Expectations that size matters - this is less sultry than I let on; I'm referring to clothing size. For one thing, sizes vary from brand to brand and across countries, so clothing size has never been a reliable means of measuring body size or health. It's still all too easy to try something on in a particular size that we know is correct, only to have it feel snug and then leave us spinning out because we now need a larger size. It's fabric draped over the body - please, I beg you, let it go. The key to being comfortable in clothing is to find clothing that fits the body well and is legitimately comfortable to wear. Period. I have my generic starting sizes that I select when trying on clothes, but I've had to really let go of any shame around needing to size up when necessary. There are some things that just run smaller - on everyone - and it's okay!

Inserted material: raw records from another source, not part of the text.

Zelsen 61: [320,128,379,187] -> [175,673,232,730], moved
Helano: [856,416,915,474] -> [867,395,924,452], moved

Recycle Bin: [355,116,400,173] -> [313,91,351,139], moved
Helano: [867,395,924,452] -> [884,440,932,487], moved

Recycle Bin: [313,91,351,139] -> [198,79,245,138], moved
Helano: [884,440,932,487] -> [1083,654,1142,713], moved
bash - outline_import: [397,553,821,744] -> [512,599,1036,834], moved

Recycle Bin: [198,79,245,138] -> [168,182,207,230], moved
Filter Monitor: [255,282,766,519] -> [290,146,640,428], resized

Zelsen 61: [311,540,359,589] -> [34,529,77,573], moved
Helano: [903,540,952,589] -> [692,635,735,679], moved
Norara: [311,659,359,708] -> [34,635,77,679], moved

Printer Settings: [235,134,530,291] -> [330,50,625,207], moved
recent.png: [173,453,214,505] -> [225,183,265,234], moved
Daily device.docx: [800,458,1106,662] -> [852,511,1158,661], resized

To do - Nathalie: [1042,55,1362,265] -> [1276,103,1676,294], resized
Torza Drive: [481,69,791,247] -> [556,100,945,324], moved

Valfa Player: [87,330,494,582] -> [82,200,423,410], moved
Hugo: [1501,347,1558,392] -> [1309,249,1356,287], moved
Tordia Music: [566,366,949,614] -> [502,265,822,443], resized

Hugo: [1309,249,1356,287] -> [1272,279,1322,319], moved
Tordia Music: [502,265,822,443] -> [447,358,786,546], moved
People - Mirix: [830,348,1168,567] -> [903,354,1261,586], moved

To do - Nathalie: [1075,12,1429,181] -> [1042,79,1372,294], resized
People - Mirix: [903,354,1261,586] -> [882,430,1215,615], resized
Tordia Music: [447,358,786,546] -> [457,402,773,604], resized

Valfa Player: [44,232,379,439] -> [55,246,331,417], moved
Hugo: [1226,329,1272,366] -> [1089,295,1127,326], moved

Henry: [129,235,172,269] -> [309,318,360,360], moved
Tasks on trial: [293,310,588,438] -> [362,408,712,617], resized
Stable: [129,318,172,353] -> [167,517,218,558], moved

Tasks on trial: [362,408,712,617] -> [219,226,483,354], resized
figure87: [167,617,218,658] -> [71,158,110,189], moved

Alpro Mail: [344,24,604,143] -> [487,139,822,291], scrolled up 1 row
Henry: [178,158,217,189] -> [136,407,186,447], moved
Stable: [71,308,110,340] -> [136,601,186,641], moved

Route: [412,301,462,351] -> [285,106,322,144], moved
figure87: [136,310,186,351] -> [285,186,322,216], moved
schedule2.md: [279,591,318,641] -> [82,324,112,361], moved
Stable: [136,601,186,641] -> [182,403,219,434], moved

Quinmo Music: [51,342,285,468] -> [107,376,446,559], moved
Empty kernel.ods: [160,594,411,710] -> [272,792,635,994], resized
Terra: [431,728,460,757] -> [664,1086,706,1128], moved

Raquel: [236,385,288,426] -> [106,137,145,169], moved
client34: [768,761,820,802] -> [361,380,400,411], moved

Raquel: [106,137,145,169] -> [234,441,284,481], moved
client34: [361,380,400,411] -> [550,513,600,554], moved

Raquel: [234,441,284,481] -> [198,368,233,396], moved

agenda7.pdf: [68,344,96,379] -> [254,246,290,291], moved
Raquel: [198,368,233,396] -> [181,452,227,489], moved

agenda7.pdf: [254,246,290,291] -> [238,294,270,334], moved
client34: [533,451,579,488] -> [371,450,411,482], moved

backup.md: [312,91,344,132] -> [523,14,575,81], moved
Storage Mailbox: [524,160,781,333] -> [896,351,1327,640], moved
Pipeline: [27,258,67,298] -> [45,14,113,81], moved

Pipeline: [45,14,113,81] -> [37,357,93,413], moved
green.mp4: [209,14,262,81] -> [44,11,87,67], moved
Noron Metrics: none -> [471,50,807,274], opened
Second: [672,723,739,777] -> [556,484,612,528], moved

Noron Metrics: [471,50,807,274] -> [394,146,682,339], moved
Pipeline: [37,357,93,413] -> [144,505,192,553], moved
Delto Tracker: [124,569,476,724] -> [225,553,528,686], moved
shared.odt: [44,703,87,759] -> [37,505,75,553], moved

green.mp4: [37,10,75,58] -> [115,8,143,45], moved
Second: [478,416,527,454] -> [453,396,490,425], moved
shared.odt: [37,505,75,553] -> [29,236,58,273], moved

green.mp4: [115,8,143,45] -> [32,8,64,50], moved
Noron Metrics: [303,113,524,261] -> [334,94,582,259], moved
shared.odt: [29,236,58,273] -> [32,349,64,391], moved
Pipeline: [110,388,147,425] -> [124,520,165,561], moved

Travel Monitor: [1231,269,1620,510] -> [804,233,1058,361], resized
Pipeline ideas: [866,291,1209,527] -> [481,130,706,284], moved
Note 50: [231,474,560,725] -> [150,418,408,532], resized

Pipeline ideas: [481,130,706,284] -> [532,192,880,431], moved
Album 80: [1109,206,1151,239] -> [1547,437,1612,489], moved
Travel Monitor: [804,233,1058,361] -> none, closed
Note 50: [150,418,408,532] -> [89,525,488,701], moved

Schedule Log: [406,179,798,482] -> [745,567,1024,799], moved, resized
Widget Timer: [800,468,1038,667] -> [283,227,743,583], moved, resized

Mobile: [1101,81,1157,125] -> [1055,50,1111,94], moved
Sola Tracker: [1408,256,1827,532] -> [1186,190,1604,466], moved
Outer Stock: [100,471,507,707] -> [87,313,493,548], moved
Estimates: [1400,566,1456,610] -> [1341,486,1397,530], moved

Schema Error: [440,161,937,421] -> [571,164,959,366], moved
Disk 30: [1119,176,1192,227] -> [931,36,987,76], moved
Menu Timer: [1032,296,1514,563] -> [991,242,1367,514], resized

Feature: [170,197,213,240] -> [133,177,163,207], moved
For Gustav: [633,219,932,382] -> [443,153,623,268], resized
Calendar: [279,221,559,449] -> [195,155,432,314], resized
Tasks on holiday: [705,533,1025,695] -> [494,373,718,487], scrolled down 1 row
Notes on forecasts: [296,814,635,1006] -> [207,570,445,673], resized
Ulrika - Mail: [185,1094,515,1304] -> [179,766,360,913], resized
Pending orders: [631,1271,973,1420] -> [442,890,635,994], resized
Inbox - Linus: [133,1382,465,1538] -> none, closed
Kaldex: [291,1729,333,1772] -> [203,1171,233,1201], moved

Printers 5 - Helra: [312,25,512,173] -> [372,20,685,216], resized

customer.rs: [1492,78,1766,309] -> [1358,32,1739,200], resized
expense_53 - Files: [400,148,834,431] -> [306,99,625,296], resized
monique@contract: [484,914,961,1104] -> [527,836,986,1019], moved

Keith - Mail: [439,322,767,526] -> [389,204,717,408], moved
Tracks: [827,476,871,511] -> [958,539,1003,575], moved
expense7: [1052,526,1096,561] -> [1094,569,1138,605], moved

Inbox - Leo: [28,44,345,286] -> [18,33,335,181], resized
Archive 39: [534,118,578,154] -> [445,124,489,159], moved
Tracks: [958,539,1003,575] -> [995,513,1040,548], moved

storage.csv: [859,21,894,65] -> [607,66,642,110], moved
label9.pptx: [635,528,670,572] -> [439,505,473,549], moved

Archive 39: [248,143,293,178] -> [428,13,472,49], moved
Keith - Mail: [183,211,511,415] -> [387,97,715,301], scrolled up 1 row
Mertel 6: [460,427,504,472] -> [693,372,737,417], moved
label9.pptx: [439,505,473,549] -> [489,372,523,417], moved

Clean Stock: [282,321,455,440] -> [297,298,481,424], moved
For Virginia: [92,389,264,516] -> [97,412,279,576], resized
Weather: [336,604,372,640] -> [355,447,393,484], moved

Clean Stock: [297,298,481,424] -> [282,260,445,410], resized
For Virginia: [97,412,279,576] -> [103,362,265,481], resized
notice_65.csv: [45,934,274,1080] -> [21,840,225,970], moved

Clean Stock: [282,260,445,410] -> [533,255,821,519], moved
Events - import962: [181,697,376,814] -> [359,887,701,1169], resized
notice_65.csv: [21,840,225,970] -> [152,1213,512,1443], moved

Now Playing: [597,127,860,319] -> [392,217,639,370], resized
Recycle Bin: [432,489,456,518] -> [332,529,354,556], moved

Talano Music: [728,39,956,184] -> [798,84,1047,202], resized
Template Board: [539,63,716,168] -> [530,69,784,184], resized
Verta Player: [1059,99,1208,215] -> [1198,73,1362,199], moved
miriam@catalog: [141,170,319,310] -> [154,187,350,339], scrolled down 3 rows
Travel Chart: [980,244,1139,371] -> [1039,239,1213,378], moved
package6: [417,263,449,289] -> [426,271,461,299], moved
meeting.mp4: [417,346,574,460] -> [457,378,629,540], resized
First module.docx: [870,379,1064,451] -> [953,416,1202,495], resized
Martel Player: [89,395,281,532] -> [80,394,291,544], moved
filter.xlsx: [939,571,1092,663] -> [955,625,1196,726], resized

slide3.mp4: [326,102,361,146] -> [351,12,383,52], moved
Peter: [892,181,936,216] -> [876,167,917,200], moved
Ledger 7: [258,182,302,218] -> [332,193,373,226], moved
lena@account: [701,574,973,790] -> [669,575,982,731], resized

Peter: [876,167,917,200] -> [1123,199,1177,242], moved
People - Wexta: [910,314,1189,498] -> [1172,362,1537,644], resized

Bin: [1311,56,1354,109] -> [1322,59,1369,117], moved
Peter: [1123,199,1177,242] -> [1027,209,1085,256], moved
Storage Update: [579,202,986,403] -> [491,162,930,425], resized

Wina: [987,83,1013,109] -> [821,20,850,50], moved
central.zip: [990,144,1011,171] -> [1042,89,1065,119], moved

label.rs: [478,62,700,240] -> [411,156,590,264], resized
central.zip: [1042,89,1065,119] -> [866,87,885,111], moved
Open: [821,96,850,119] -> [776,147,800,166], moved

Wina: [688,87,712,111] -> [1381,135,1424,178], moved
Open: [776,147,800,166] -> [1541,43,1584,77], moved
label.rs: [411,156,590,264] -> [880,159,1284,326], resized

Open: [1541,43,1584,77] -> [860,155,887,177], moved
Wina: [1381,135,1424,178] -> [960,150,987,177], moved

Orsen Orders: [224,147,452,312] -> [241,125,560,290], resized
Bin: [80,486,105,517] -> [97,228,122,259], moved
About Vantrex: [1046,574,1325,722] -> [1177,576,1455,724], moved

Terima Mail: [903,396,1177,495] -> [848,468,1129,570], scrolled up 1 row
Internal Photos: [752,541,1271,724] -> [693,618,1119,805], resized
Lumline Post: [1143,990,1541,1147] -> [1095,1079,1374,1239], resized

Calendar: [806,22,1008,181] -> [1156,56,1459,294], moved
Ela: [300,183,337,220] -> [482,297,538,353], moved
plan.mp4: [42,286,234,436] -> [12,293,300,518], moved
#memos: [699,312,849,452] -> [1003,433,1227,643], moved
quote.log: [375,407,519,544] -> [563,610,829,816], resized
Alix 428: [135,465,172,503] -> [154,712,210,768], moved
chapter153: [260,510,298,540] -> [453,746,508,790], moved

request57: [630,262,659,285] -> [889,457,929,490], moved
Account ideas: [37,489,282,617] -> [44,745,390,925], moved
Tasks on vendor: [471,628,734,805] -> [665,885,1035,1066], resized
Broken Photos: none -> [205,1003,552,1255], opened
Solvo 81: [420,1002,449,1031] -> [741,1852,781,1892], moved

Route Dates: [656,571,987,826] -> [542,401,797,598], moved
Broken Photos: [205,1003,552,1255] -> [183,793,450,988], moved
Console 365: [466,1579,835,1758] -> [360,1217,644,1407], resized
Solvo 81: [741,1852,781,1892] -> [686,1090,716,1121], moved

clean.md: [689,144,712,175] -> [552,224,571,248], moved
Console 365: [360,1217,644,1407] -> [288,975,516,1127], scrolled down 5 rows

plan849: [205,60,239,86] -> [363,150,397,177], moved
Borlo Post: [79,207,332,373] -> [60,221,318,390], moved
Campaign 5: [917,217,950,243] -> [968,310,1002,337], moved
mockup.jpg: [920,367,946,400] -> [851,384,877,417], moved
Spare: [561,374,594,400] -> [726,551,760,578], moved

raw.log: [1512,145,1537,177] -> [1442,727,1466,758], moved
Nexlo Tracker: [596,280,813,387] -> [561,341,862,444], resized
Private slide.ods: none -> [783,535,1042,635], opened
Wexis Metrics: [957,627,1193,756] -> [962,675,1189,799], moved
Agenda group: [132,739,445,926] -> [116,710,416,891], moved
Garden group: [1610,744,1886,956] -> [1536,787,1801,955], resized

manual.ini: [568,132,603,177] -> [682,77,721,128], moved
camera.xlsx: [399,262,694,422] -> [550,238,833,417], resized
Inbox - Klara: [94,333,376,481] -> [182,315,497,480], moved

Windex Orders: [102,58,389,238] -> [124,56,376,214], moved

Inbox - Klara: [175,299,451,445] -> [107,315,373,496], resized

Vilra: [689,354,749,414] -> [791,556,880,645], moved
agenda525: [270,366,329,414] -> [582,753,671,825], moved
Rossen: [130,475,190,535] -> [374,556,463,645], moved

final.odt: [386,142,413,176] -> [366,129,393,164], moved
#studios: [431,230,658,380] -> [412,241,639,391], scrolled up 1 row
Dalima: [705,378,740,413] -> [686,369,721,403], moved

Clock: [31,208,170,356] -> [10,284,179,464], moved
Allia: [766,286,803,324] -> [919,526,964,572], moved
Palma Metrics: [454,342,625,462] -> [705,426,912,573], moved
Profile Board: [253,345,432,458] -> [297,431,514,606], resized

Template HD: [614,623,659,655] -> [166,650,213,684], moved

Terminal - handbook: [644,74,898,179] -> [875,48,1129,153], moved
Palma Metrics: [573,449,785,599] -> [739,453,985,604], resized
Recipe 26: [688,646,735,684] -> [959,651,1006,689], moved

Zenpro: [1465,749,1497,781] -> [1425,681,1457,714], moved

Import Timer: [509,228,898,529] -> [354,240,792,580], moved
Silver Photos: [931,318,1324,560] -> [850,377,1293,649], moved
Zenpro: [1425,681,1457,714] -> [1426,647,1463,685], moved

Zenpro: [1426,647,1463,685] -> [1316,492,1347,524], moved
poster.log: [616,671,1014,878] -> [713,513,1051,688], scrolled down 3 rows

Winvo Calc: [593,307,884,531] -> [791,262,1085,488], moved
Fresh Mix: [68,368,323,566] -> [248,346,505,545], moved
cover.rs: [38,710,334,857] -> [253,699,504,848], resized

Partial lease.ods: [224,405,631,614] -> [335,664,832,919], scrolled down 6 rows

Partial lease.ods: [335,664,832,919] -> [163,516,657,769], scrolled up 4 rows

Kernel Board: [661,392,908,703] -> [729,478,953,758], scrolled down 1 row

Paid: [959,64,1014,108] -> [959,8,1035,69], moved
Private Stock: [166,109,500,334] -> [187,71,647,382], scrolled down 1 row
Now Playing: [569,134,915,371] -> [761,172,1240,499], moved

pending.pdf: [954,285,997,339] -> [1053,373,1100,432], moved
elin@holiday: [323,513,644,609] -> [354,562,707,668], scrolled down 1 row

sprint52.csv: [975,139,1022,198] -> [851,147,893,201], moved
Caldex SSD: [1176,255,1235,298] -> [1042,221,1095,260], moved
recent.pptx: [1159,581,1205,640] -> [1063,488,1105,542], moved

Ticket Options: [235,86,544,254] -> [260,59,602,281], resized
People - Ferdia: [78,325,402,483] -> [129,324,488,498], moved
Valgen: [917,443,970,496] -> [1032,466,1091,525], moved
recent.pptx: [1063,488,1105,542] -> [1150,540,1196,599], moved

Using "should" language - this is the most pervasive, easily overlooked, and deeply harmful and aligns with pretty much everything else on this list already. This sounds like: "I should work out today," "I shouldn't eat this," "I should lower my calorie intake to fit into these pants," etc. "Should" implies that there is a right way or expectation for something to happen correctly like you should put ice cream in the freezer or it will melt. Having a healthy relationship with food and movement doesn't rely on what you "should" be doing, it relies on you having a deep knowledge of what works best for you and then living in that knowledge every day. Healthy relationships acknowledge challenges, have an honest approach to managing them, and honor each part completely - it's true for self, for relationships with others, and relationships with our bodies.
So where are you on this journey? Are you just starting to explore your relationship? Have you been nurturing it for a while? What is the hardest part for you? What have you ditched in the name of self-love?